The emphasis there was mine.

That last point in particular hits on for me what has become so uncomfortable about the current nonfiction book boom and about blogs. When I was studying literary nonfiction writing in the late 80s with Annie Dillard, she was very clear, we were engaged in a moral exercise. “You will never be this alive again,” she was saying, again and again, “and neither will your reader.” She wanted us to respect the fact that wasting people’s time was like delivering a blow. Which is in fact what it feels like to me, when I read something through to the end and think…it was all for that? Or, as Nehring puts it:

  • There was a feeling of urgency in Seneca’s prose—as there is in the prose of all the great essayists after him: “You are called in to help the unhappy,” he reminds his fellow intellectuals. “Where are you off to? The person you are engaging in word play with is in fear.”

3 Comments

  1. As a snobby classicist this definitely resonates with me, but the thing to keep in mind is that mediocrity is always everywhere, and the lame essayists who surrounded Seneca or Samuel Johnson have all completely vanished, even though at the time their fashionable style of writing must have been just as present as equally weak and fashionable writing styles are today–proportionally-speaking, of course.

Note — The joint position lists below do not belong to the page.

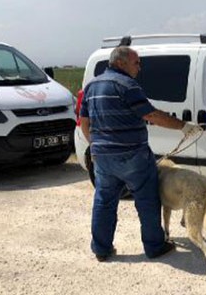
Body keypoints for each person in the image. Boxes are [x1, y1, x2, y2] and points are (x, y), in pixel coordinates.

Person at [79, 46, 196, 261]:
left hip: (103, 157)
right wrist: (183, 126)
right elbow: (151, 114)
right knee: (147, 199)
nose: (139, 68)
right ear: (121, 62)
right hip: (133, 156)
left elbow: (84, 122)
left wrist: (95, 145)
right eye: (136, 63)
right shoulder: (127, 85)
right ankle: (154, 246)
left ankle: (101, 249)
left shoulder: (91, 86)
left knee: (104, 201)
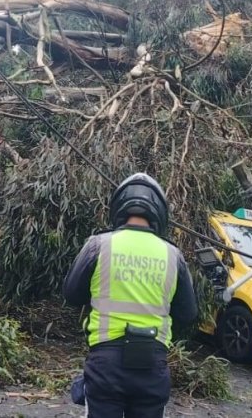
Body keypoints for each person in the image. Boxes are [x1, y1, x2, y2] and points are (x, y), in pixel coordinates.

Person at [63, 173, 197, 418]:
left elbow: (72, 294)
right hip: (153, 363)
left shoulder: (98, 245)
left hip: (106, 361)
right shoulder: (173, 255)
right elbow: (188, 314)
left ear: (118, 208)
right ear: (159, 212)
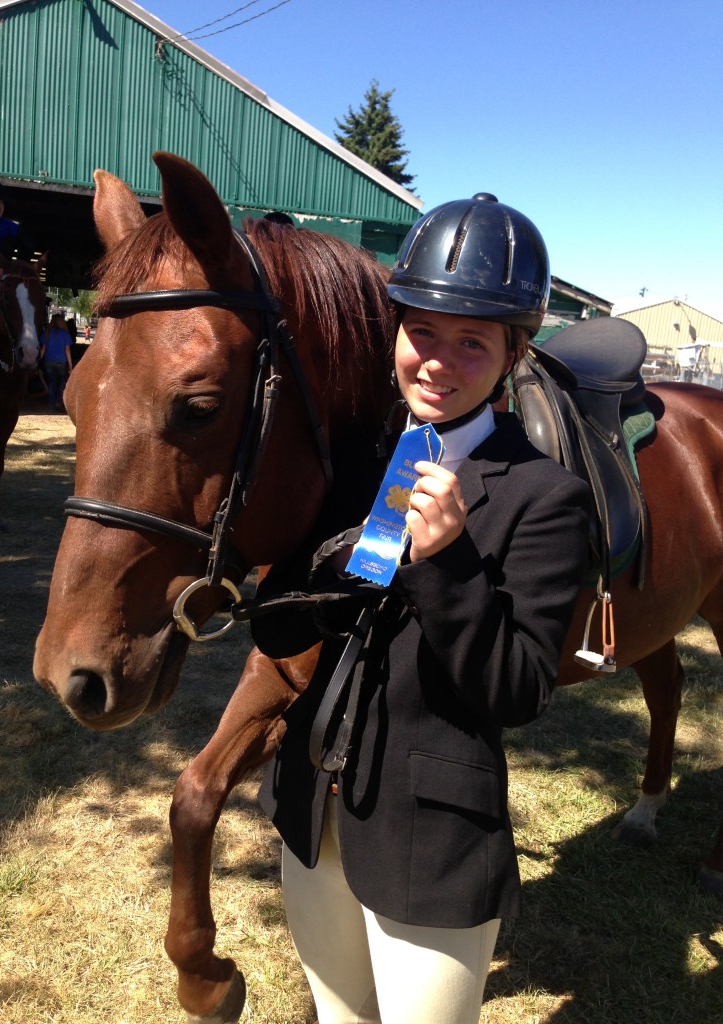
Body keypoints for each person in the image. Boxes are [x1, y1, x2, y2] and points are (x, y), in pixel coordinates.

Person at [251, 194, 591, 1024]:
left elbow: (518, 691)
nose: (437, 361)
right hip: (311, 808)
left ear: (514, 354)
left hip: (429, 838)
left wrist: (446, 562)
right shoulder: (362, 455)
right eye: (422, 333)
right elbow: (283, 628)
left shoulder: (545, 497)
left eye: (472, 341)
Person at [40, 313, 72, 411]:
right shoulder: (65, 334)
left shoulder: (46, 333)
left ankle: (50, 404)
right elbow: (67, 350)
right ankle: (58, 402)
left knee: (51, 383)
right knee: (61, 383)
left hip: (49, 361)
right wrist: (70, 365)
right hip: (61, 361)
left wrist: (38, 361)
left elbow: (43, 349)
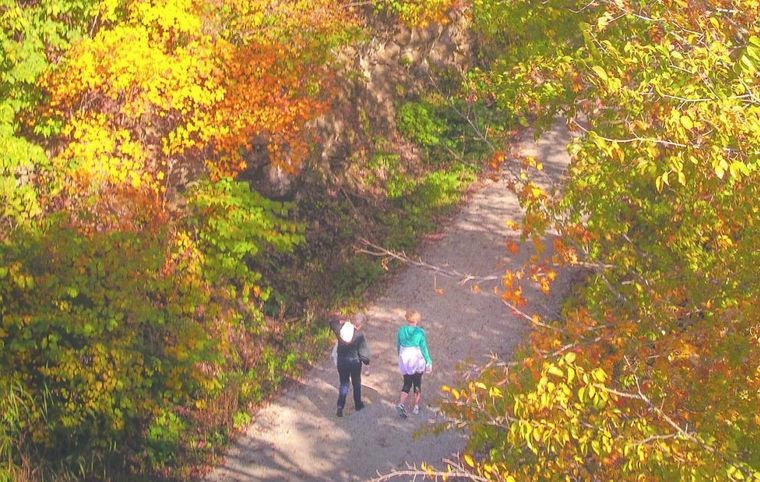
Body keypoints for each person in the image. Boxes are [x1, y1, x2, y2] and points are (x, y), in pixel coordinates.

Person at [331, 313, 370, 417]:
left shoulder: (340, 330)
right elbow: (363, 353)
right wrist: (366, 362)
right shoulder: (359, 335)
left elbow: (332, 323)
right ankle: (358, 404)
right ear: (360, 325)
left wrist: (341, 321)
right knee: (356, 383)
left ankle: (340, 406)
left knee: (344, 383)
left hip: (341, 361)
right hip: (354, 362)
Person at [396, 310, 432, 418]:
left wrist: (400, 356)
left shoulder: (401, 330)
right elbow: (423, 348)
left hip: (405, 358)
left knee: (407, 382)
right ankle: (416, 407)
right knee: (417, 383)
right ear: (417, 320)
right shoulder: (420, 332)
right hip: (416, 359)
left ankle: (401, 404)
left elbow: (398, 345)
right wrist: (428, 360)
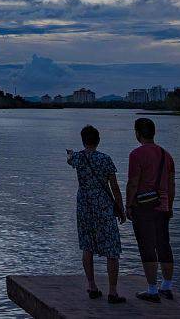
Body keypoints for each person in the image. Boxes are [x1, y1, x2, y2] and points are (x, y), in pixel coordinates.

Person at [66, 125, 127, 304]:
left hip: (84, 206)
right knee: (112, 249)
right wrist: (121, 209)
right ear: (98, 140)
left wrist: (70, 154)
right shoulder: (105, 159)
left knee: (87, 247)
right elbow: (114, 187)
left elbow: (70, 159)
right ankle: (113, 292)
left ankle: (92, 286)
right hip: (103, 206)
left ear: (83, 141)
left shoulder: (78, 158)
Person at [126, 117, 176, 303]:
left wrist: (128, 205)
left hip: (144, 207)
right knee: (164, 245)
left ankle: (152, 290)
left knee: (147, 247)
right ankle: (167, 286)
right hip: (163, 206)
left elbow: (133, 183)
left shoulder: (136, 155)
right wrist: (169, 205)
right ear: (154, 133)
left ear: (138, 133)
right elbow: (171, 184)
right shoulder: (166, 155)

    The essays of Borges are truly exquisite, as well, if you’re looking for good essay-writing–and the stuff in the New Yorker is rigidly homogeneous, but of a very talented species of homogeneity.

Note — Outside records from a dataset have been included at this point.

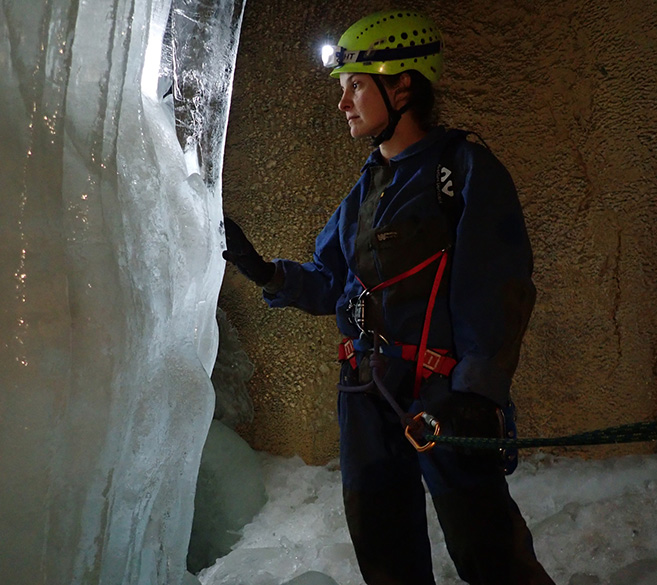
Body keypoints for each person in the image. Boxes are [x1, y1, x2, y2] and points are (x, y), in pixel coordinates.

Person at [223, 10, 556, 585]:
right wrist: (262, 270)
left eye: (356, 85)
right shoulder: (368, 186)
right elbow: (331, 282)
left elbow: (499, 286)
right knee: (385, 554)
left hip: (442, 396)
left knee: (489, 549)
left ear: (402, 85)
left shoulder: (464, 170)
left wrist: (476, 391)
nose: (343, 102)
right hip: (366, 394)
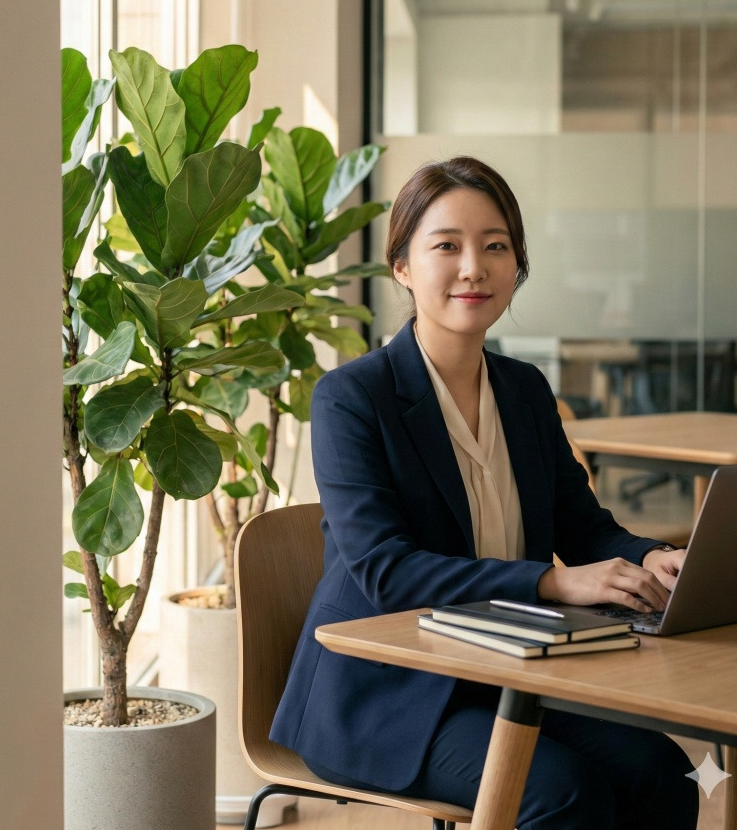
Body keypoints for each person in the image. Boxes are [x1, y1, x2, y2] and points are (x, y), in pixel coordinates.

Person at [270, 157, 698, 829]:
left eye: (495, 247)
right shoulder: (352, 398)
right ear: (403, 267)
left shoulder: (524, 390)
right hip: (387, 694)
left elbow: (582, 527)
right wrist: (554, 586)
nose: (474, 267)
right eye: (447, 246)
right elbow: (385, 571)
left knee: (664, 774)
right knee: (564, 793)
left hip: (509, 667)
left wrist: (648, 558)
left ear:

    In many ways it also seems as if modern writers are afraid to express themselves, timidly holding everything back lest they be exposed to ridicule–an inevitable product of success–but this was also no doubt true in the past. What we need is perspective! Greater perspective would really help to draw stronger conclusions, to delineate these lineaments, as it were.

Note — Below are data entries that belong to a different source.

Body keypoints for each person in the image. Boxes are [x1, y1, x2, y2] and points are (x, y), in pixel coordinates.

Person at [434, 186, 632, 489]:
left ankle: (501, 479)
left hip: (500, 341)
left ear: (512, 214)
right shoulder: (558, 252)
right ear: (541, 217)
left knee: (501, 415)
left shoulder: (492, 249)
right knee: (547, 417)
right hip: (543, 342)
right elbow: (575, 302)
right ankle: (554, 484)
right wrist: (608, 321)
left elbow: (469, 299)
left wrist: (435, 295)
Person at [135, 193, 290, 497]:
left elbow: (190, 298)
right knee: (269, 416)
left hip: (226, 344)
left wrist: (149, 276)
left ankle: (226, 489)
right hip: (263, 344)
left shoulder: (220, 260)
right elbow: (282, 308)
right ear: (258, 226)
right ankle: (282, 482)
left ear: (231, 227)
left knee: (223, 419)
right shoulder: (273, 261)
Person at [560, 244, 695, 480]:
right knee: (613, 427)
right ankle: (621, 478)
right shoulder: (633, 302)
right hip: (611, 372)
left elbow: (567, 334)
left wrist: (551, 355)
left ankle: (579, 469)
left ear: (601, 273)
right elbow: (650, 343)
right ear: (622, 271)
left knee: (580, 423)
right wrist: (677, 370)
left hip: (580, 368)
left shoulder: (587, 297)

  2. Oh, know that I don’t doubt mediocrity is everywhere. And that it always has been. But I do feel like narrative in general is being undermined, whether it is in journalism, nonfiction writing, fiction or film or television. And with that, the ability to reach for insight. As well as the appetite for it.

    1. I’m cruising by as I’m struggling to write an essay this afternoon, and this was a stern and welcome corrective to my lassitude. Right, none of us will be this alive again. Help the unhappy. Right.